## THE TASK
Report every line of the items that contains the string "Harrell", matching case exactly.

______

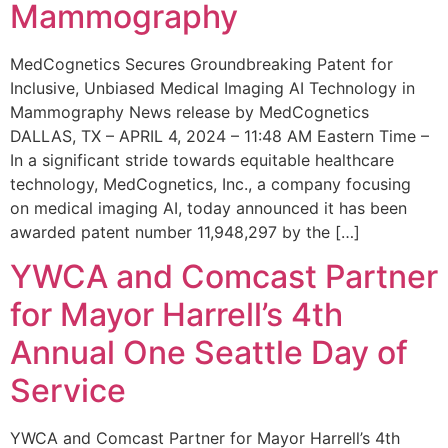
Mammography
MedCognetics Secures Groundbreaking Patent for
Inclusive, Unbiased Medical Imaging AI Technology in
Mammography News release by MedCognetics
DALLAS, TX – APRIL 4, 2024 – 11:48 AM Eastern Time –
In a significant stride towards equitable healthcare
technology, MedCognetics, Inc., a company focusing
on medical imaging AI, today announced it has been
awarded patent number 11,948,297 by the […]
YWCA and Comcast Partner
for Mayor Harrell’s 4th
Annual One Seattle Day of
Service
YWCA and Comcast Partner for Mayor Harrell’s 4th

______

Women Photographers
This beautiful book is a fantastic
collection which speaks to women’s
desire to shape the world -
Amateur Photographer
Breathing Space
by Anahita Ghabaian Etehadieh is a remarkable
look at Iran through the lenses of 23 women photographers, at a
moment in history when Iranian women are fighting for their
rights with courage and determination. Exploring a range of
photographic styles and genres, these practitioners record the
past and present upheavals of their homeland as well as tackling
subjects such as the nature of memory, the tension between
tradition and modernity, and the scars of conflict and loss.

______

## SOLUTION TO THE PROBLEM
for Mayor Harrell’s 4th
YWCA and Comcast Partner for Mayor Harrell’s 4th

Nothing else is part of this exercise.